Mücadele boyunca milletin hiç yalnız bırakmadığının altını çizen Cumhurbaşkanı Erdoğan, “Yeri geldiğinde meydanlarda, verdiği destekle yeri geldiğinde sandığa yansıttığı iradesiyle, yeri geldiğinde 15 Temmuz'da olduğu gibi gövdesiyle bizim yanımızda yer aldı. Bizimle birlikte yol yürüdü hatta bize siper oldu Yarın sizler de aynı yola girdiğinizde sadece Allah'a dayanacağınızı sadece millete güveneceğinizi asla unutmayın. Her ne kadar birileri milletimizin umudunu, şevkini, azmini kırmaya çalışmak için gece gündüz, yalan, iftira, çarpıtma çarkını çevirmeyi sürdürüyor olsa da bu asla sizi yeise sürüklemesin. Rahmetli Cemil Meriç her fırsatta ülkelerine ve onun üzerinde yaşayan insanlara dudak bükerek kendilerini ayrı bir sınıf olarak görenleri bakın nasıl tarif ediyor.
‘Türkiye'yi yaşanmaz bulanlar Türkiye'yi yaşanmaz kılanlardır.’ Milletimizi karamsarlık bataklığına sürükleyerek bu ülkeye bühtan edenler bizatihi bu tablonun müsebbipleridir. Bugüne kadar ülkemiz üzerinde oynanan nice oyunları bozduğumuz gibi bu oyunu da bozacağız. Milletimizin her bir ferdinin bilhassa da siz gençlerimizin dirayeti ve kararlılığıyla Türkiye'yi yaşanmaz hale getirmeye niyetlenenlerin foyalarını genç ortaya dökeceğiz. İnancımız, ezanımız, bin yıllık vatanımız ve onun üzerinde kurduğumuz son devletimiz, cumhuriyetimiz başta olmak üzere sahip olduğumuz tüm değerlere sıkı sıkıya sahip çıkacağız. Her zamanki gibi bu konuda da en büyük gücümüz milletimizden aldığımız destektir” açıklamasında bulundu.
“Yüzde 52’lik tartışmasız zaferi bile gölgelemeye çalışma geri durmuyorlar”
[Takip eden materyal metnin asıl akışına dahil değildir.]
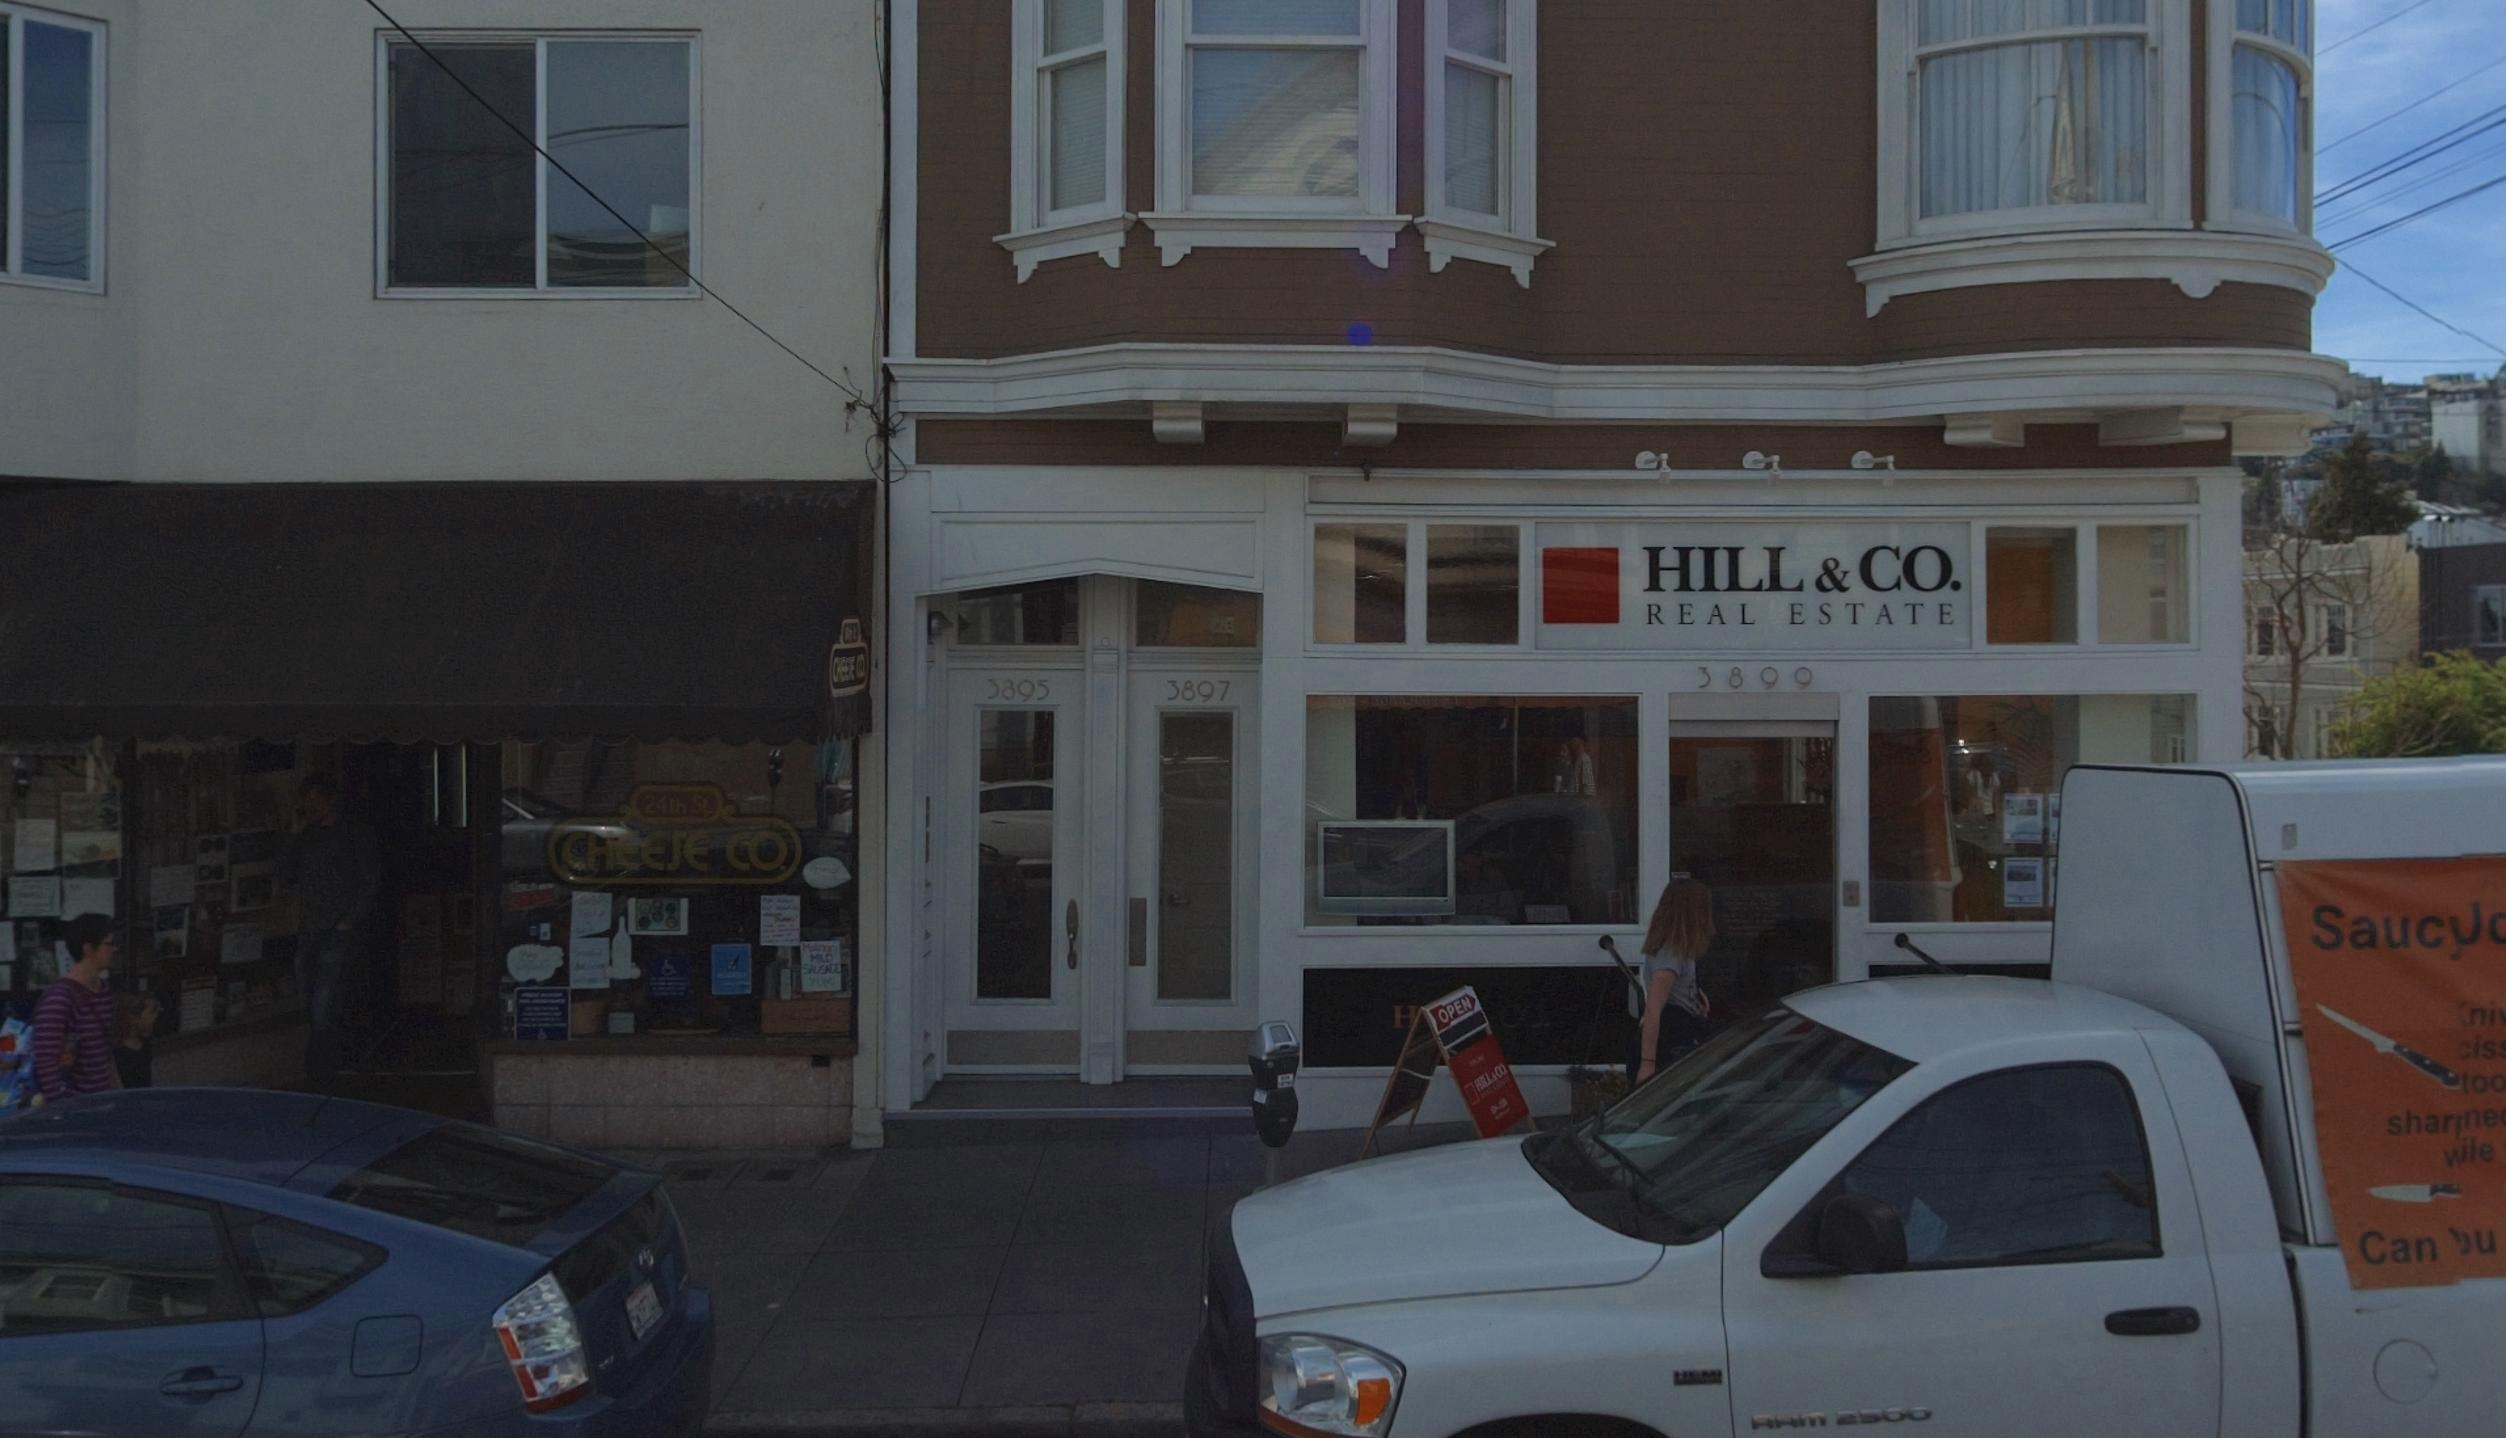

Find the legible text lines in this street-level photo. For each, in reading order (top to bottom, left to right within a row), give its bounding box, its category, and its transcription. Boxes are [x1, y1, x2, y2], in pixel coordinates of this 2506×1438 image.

"Gerçi yüzde 52’lik tartışmasız zaferi bile gölgelemeye çalışma geri durmuyorlar" diyen Cumhurbaşkanı Erdoğan konuşmasına şu şekilde devam etti:
“Bugüne kadar girdiğimiz her seçimde açık ara birinci olmasaydık inanın bizi bir kaşık su boğmak için sabırsızlananlar çoktu. Güçleri yeter miydi? Ayrı mesele. Ama suratlarından dökülen ve gizlemeye dahi gerek duymadıkları kin ve nefret izleri, niyetlerini ele veriyor. Seçim öncesinde sosyal medyasından sokağına mandacı zihniyetin aynı heveslerine bir kez daha şahit olduk. Hamdolsun başaramadılar. Gerçi yüzde 52’lik tartışmasız zaferi bile gölgelemeye çalışma geri durmuyorlar. Her fırsatta bize ve Cumhur İttifakı'na saldırılarak kendi içlerindeki büyük kavgayı gizlemeye çalışıyorlar. Utanmadan, sıkılmadan yüzde elli ikilik oranı bile ‘yüzde 52 ile kazanmak kazanmak değildir’. Bunu söyleyecek kadar da bunlar arsız. Bu çapsızların sadece varlıklarının değil sözlerinin de bir hükmü kalmadığı için biz kendi işimize bakıyoruz. Bakın bugün burada bu salonda biriz beraberiz. 6’lı masanın veya 16’lı masanın altından tekme oyunları yapmıyoruz. Tam aksine biriz, beraberiz, iriyiz, kardeşiz, Türkiye'yiz ve geleceğe yürüyoruz. Biz Cumhur İttifakıyız."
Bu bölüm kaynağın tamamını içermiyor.